- EXCERPT -
Content starts

There’s no doubt that imperial rule was a disaster. Take India. When the British first moved into Bengal, it was one of the richest places in the world. The first British merchant warriors described it as a paradise. That area is now Bangladesh and Calcutta — the very symbols of despair and hopelessness.
There were rich agricultural areas producing unusually fine cotton. They also had advanced manufacturing, by the standards of the day. For example, an Indian firm built one of the flagships for an English admiral during the Napoleonic Wars. It wasn’t built in British factories — it was the Indians’ own manufacture.
You can read about what happened in Adam Smith, who was writing over two hundred years ago. He deplored the deprivations that the British were carrying out in Bengal. As he puts it, they first destroyed the agricultural economy and then turned “dearth into a famine.” One way they did this was by taking the agricultural lands and turning them into poppy production (since opium was the only thing Britain could sell to China). Then there was mass starvation in Bengal.
The British also tried to destroy the existing manufacturing system in the parts of India they controlled. Starting from about 1700, Britain imposed harsh tariff regulations to prevent Indian manufacturers from competing with British textiles. They had to undercut and destroy Indian textiles because India had a comparative advantage. They were using better cotton and their manufacturing system was in many respects comparable to, if not better than, the British system.
The British succeeded. India deindustrialized, it ruralized. As the industrial revolution spread in England, India was turning into a poor, ruralized and agrarian country.
It wasn’t until 1846, when their competitors had been destroyed and they were way ahead, that Britain suddenly discovered the merits of free trade. Read the British liberal historians, the big advocates of free trade — they were very well aware of it. Right through that period they say: “Look, what we’re doing to India isn’t pretty, but there’s no other way for the mills of Manchester to survive. We have to destroy the competition.”

Content ends

- DATA LISTING -
Content starts

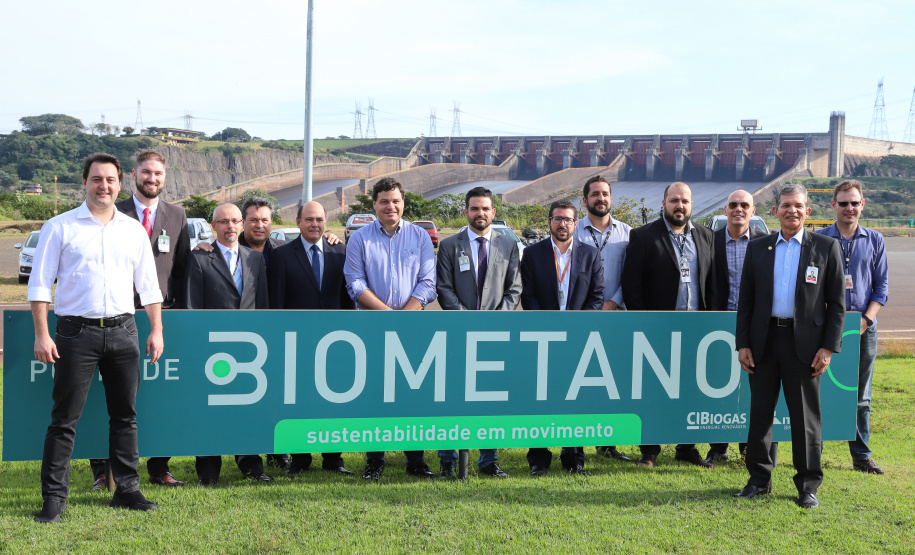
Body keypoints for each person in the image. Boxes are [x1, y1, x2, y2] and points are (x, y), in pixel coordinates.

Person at [30, 152, 164, 523]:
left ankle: (127, 490)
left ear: (120, 183)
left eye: (110, 180)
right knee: (63, 421)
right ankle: (54, 499)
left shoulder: (133, 230)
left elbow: (149, 287)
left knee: (125, 417)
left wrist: (156, 330)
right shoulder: (59, 226)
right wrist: (42, 334)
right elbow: (40, 286)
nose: (103, 186)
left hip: (124, 331)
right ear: (84, 183)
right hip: (75, 333)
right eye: (96, 179)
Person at [734, 183, 845, 509]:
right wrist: (743, 343)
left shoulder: (825, 248)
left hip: (806, 347)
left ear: (807, 211)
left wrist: (828, 348)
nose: (791, 211)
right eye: (785, 206)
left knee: (805, 419)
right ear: (775, 211)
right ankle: (758, 480)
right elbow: (747, 301)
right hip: (764, 342)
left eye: (798, 206)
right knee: (760, 416)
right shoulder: (759, 248)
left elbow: (837, 305)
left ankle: (807, 485)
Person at [89, 150, 190, 490]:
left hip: (159, 317)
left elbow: (181, 270)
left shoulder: (177, 215)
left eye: (158, 173)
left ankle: (158, 467)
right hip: (113, 317)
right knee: (107, 397)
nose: (152, 178)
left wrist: (175, 317)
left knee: (159, 398)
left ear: (164, 176)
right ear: (134, 174)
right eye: (146, 172)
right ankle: (103, 472)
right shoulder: (112, 211)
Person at [344, 177, 437, 481]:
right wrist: (388, 317)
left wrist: (404, 319)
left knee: (413, 394)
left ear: (403, 203)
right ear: (374, 205)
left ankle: (416, 459)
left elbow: (427, 283)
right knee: (375, 396)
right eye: (384, 201)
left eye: (395, 200)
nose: (390, 206)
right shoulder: (359, 239)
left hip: (412, 329)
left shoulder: (420, 237)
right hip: (372, 328)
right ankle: (375, 460)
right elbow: (355, 284)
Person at [621, 182, 716, 469]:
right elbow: (631, 285)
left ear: (691, 204)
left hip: (696, 330)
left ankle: (687, 447)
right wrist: (643, 323)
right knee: (653, 391)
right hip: (657, 330)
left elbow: (711, 282)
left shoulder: (706, 235)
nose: (680, 206)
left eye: (685, 201)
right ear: (663, 203)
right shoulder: (643, 236)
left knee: (692, 389)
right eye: (674, 200)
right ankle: (649, 451)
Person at [435, 187, 521, 478]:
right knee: (451, 397)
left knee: (489, 398)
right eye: (474, 208)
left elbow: (514, 288)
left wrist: (497, 320)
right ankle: (447, 458)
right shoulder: (449, 246)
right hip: (457, 334)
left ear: (494, 213)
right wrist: (464, 321)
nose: (480, 213)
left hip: (493, 335)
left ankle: (488, 460)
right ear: (466, 212)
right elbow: (444, 288)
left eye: (485, 209)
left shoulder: (508, 245)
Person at [185, 203, 271, 485]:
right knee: (209, 412)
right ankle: (208, 473)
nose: (230, 226)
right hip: (212, 349)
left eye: (235, 221)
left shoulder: (254, 259)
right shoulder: (198, 258)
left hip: (249, 351)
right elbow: (192, 308)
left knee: (248, 410)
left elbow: (263, 306)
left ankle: (252, 467)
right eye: (224, 221)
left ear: (242, 224)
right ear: (213, 226)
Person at [269, 201, 355, 476]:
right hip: (297, 341)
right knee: (299, 400)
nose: (314, 224)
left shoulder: (340, 251)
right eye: (308, 219)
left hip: (335, 341)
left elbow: (347, 299)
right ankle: (300, 458)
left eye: (319, 219)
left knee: (334, 401)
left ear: (325, 221)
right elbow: (277, 302)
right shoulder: (282, 255)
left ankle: (333, 459)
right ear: (297, 221)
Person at [520, 199, 604, 476]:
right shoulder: (533, 254)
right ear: (549, 223)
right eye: (557, 219)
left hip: (578, 339)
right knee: (539, 396)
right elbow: (528, 295)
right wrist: (546, 324)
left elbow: (597, 295)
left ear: (575, 223)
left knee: (575, 398)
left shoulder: (590, 254)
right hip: (542, 338)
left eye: (568, 219)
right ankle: (538, 457)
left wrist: (578, 326)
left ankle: (573, 456)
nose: (562, 224)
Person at [817, 179, 888, 474]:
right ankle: (812, 452)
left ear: (862, 205)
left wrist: (866, 319)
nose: (849, 208)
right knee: (817, 389)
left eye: (854, 203)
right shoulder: (819, 240)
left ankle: (861, 455)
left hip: (862, 327)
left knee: (860, 394)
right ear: (833, 205)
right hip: (824, 327)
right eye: (843, 203)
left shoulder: (875, 240)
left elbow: (881, 287)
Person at [705, 190, 774, 465]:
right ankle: (717, 448)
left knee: (752, 390)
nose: (738, 209)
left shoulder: (766, 244)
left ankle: (749, 448)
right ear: (725, 210)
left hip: (755, 326)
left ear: (753, 211)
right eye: (733, 205)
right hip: (718, 323)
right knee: (720, 387)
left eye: (744, 205)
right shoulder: (710, 241)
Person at [573, 176, 633, 463]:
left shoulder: (628, 234)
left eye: (605, 194)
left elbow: (631, 275)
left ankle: (608, 442)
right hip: (581, 317)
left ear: (612, 198)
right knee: (579, 381)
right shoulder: (574, 232)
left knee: (612, 381)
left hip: (615, 316)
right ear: (584, 200)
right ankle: (576, 443)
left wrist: (613, 302)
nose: (601, 198)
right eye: (595, 194)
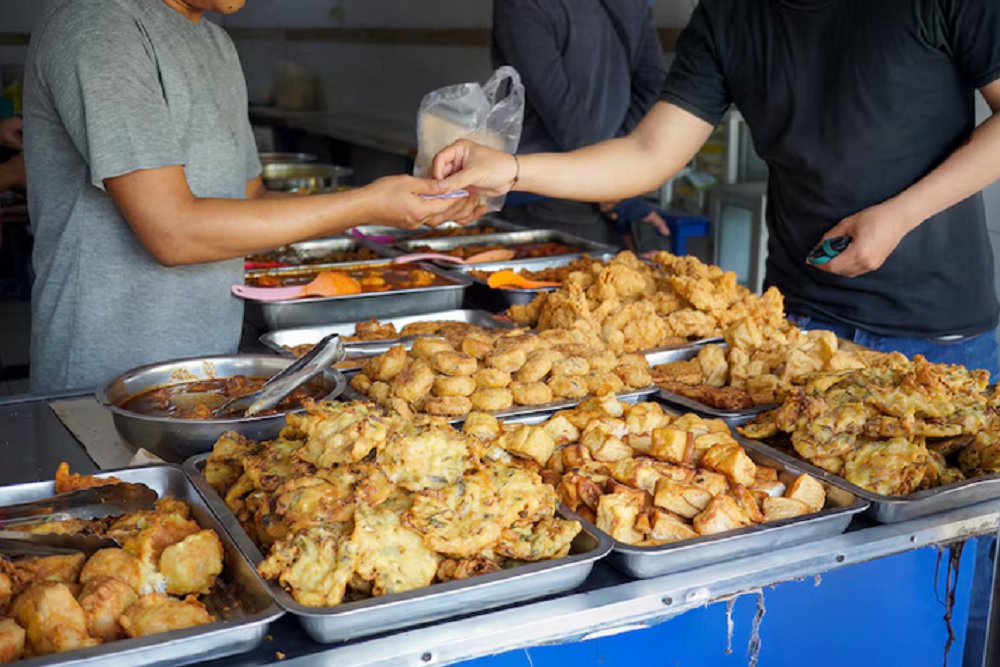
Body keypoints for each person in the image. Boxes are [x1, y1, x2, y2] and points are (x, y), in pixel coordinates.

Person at [435, 0, 1000, 376]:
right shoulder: (729, 15)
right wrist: (510, 169)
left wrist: (901, 214)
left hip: (939, 335)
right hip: (791, 327)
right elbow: (648, 152)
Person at [23, 0, 480, 393]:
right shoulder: (98, 27)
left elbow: (252, 200)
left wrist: (394, 206)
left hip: (210, 372)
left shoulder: (216, 43)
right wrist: (367, 204)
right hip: (102, 383)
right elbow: (173, 232)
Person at [491, 0, 670, 247]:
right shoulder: (634, 5)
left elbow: (562, 113)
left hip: (542, 198)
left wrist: (611, 180)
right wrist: (617, 163)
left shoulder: (523, 5)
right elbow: (653, 88)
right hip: (606, 194)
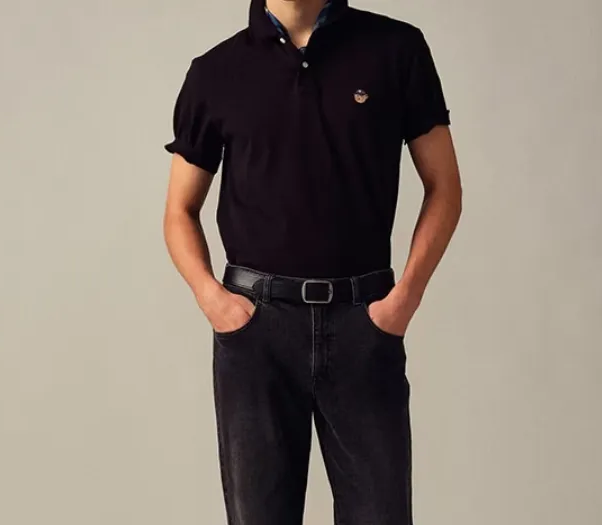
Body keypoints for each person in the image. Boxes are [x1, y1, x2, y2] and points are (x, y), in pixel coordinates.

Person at [163, 0, 462, 523]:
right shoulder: (215, 71)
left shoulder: (396, 50)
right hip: (256, 332)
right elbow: (178, 212)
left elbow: (445, 187)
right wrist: (214, 300)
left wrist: (404, 300)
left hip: (364, 323)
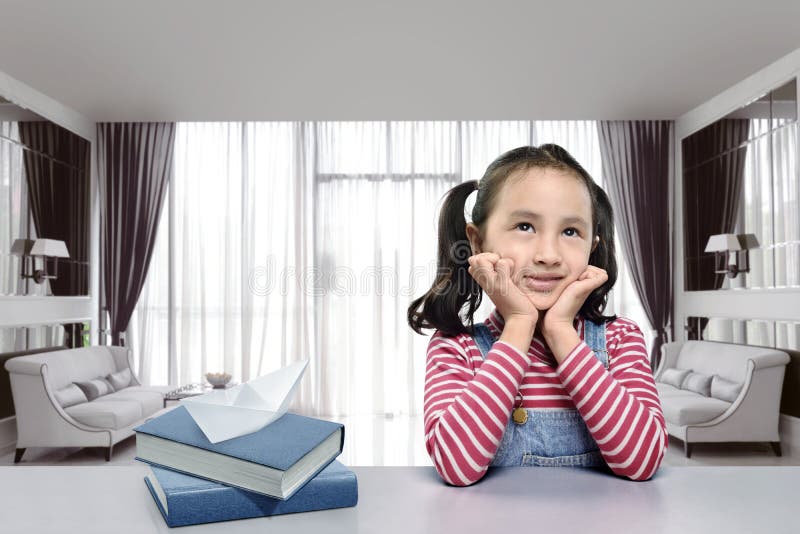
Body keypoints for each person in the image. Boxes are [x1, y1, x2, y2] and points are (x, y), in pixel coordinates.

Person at [407, 144, 667, 485]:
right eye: (525, 226)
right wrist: (518, 323)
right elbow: (457, 468)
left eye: (571, 232)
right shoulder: (456, 348)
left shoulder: (620, 340)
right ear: (477, 241)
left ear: (593, 247)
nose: (548, 254)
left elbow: (642, 461)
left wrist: (561, 330)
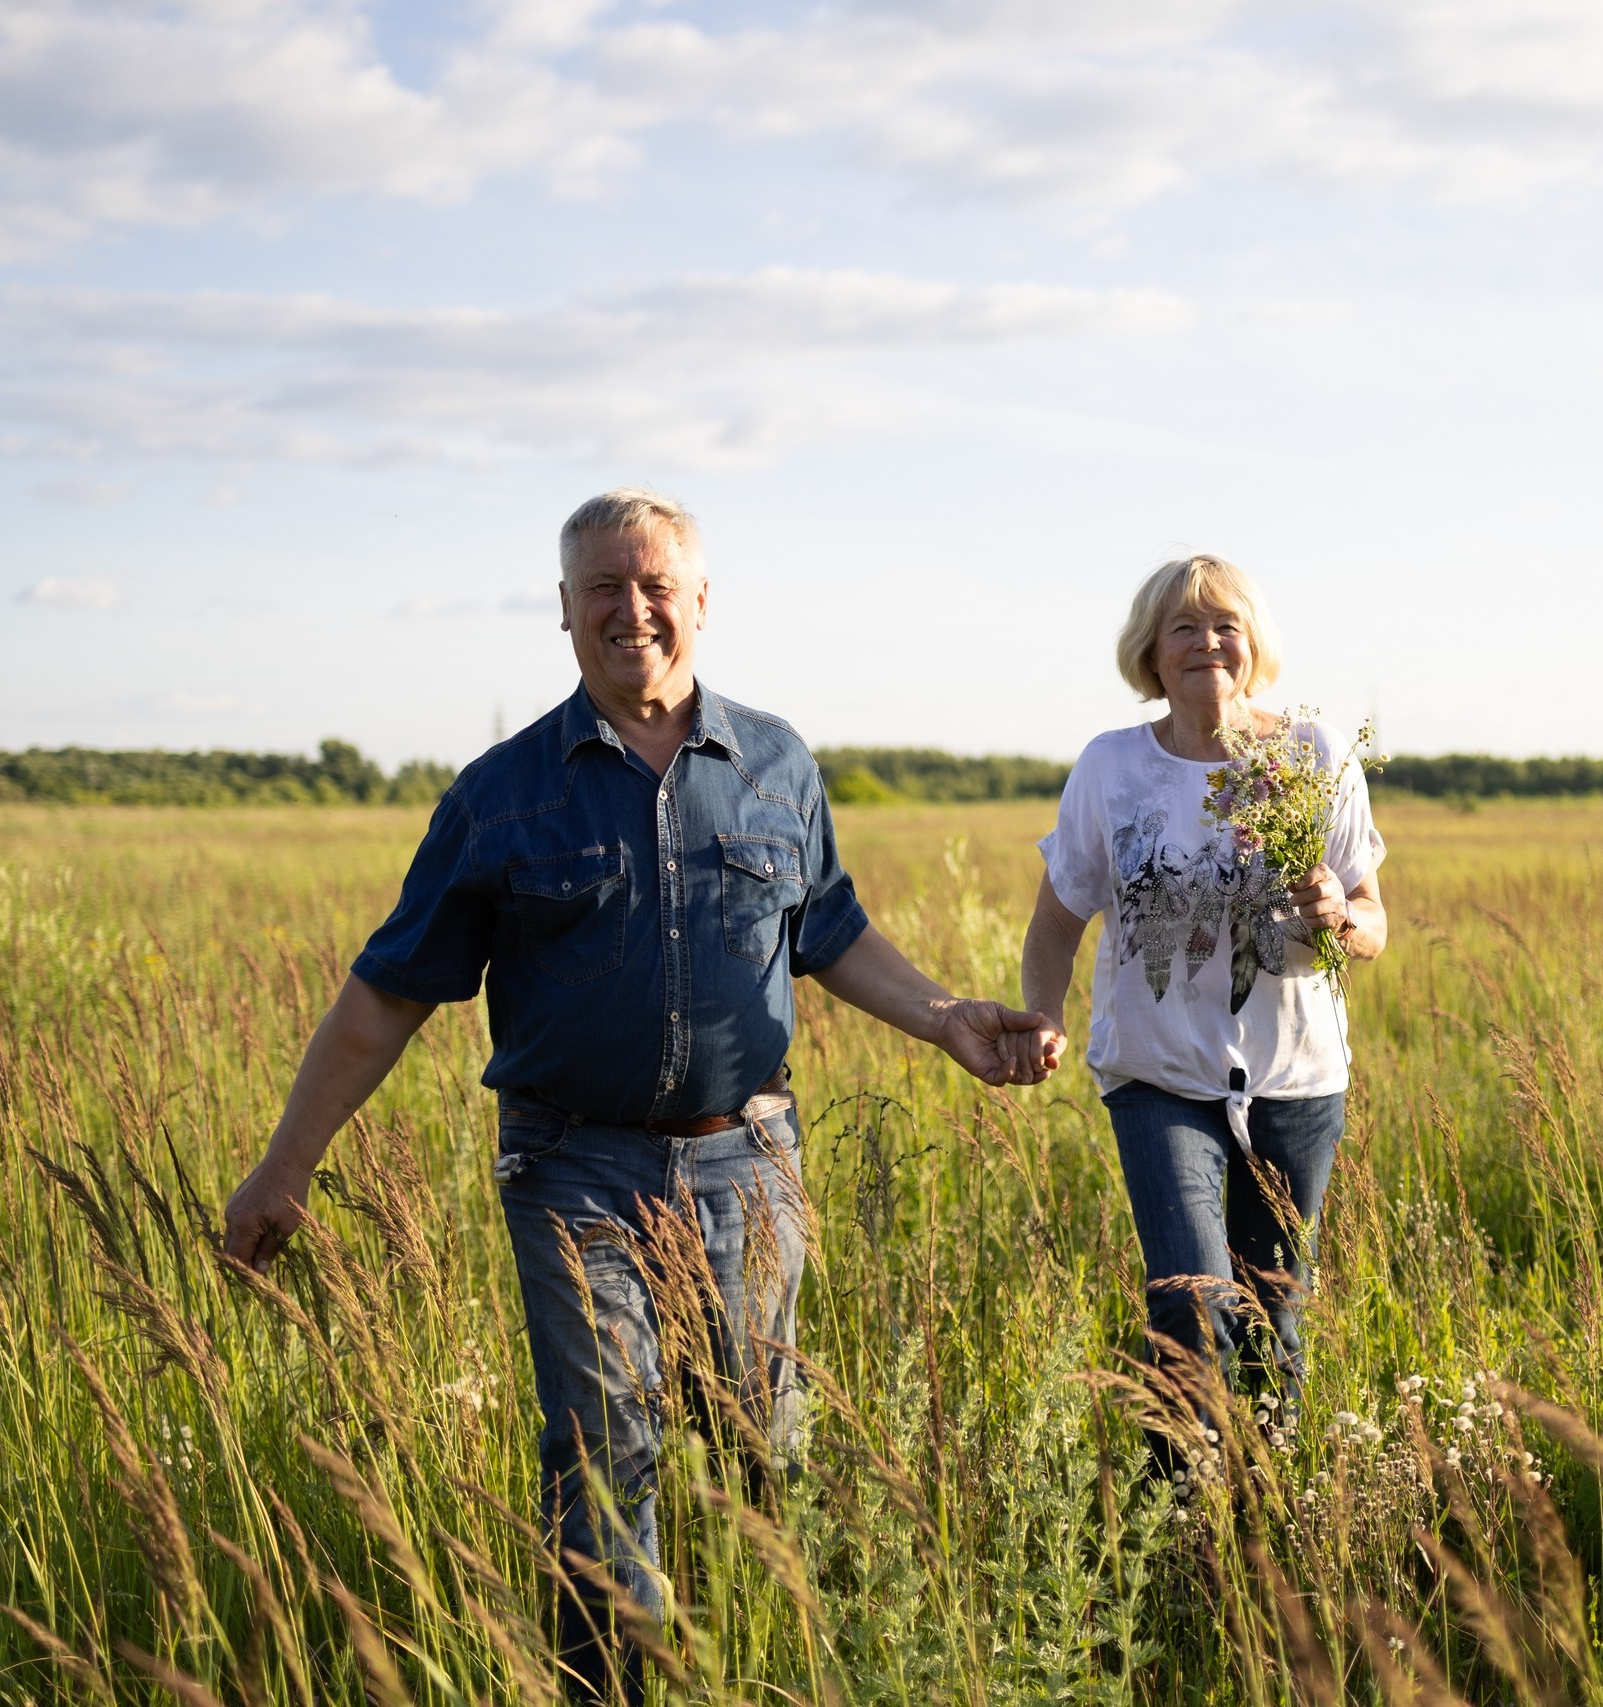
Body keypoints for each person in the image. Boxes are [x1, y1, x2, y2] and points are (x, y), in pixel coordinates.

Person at [219, 487, 1052, 1704]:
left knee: (763, 1443)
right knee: (605, 1450)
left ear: (702, 602)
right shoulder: (500, 795)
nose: (632, 609)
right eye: (603, 587)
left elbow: (828, 931)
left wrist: (941, 1021)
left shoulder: (774, 763)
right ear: (563, 612)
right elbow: (386, 997)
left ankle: (769, 1662)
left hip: (747, 1163)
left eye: (656, 583)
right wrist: (288, 1161)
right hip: (573, 1167)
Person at [1017, 553, 1386, 1437]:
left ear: (1253, 643)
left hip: (1296, 1083)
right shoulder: (1111, 769)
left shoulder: (1312, 752)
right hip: (1158, 1077)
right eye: (1183, 627)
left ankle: (1264, 1517)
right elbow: (1055, 927)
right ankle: (1178, 1518)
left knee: (1272, 1319)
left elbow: (1374, 923)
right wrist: (1044, 1017)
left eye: (1225, 625)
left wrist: (1339, 913)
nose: (1206, 642)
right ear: (1151, 651)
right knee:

Content ends

- DIRECTIONS -
A – Transcribe the passage on British rule in India, beginning at the words "The British also" and stopping after "and agrarian country.".
B – Go on with the passage on British rule in India, starting after its final sentence.

- RESPONSES -
A –
The British also tried to destroy the existing manufacturing system in the parts of India they controlled. Starting from about 1700, Britain imposed harsh tariff regulations to prevent Indian manufacturers from competing with British textiles. They had to undercut and destroy Indian textiles because India had a comparative advantage. They were using better cotton and their manufacturing system was in many respects comparable to, if not better than, the British system.
The British succeeded. India deindustrialized, it ruralized. As the industrial revolution spread in England, India was turning into a poor, ruralized and agrarian country.

B –
And it continues. We can pursue this case by case through India. In 1944, Nehru wrote an interesting book [The Discovery of India] from a British prison. He pointed out that if you trace British influence and control in each region of India, and then compare that with the level of poverty in the region, they correlate. The longer the British have been in a region, the poorer it is. The worst, of course, was Bengal — now Bangladesh. That’s where the British were first.
You can’t trace these same things in Canada and North America, because there they just decimated the population. It’s not only the current “politically correct” commentators that describe this — you can go right back to the founding fathers.
The first secretary of defense, General Henry Knox, said that what we’re doing to the native population is worse than what the conquistadors did in Peru and Mexico. He said future historians will look at the “destruction” of these people — what would nowadays be called genocide — and paint the acts with “sable colors” [in other words, darkly].
This was known all the way through. Long after John Quincy Adams, the intellectual father of Manifest Destiny, left power, he became an opponent of both slavery and the policy toward the Indians. He said he’d been involved — along with the rest of them — in a crime of “extermination” of such enormity that surely God would punish them for these “heinous sins.”
Latin America was more complex, but the initial population was virtually destroyed within a hundred and fifty years. Meanwhile, Africans were brought over as slaves. That helped devastate Africa even before the colonial period, then the conquest of Africa drove it back even further.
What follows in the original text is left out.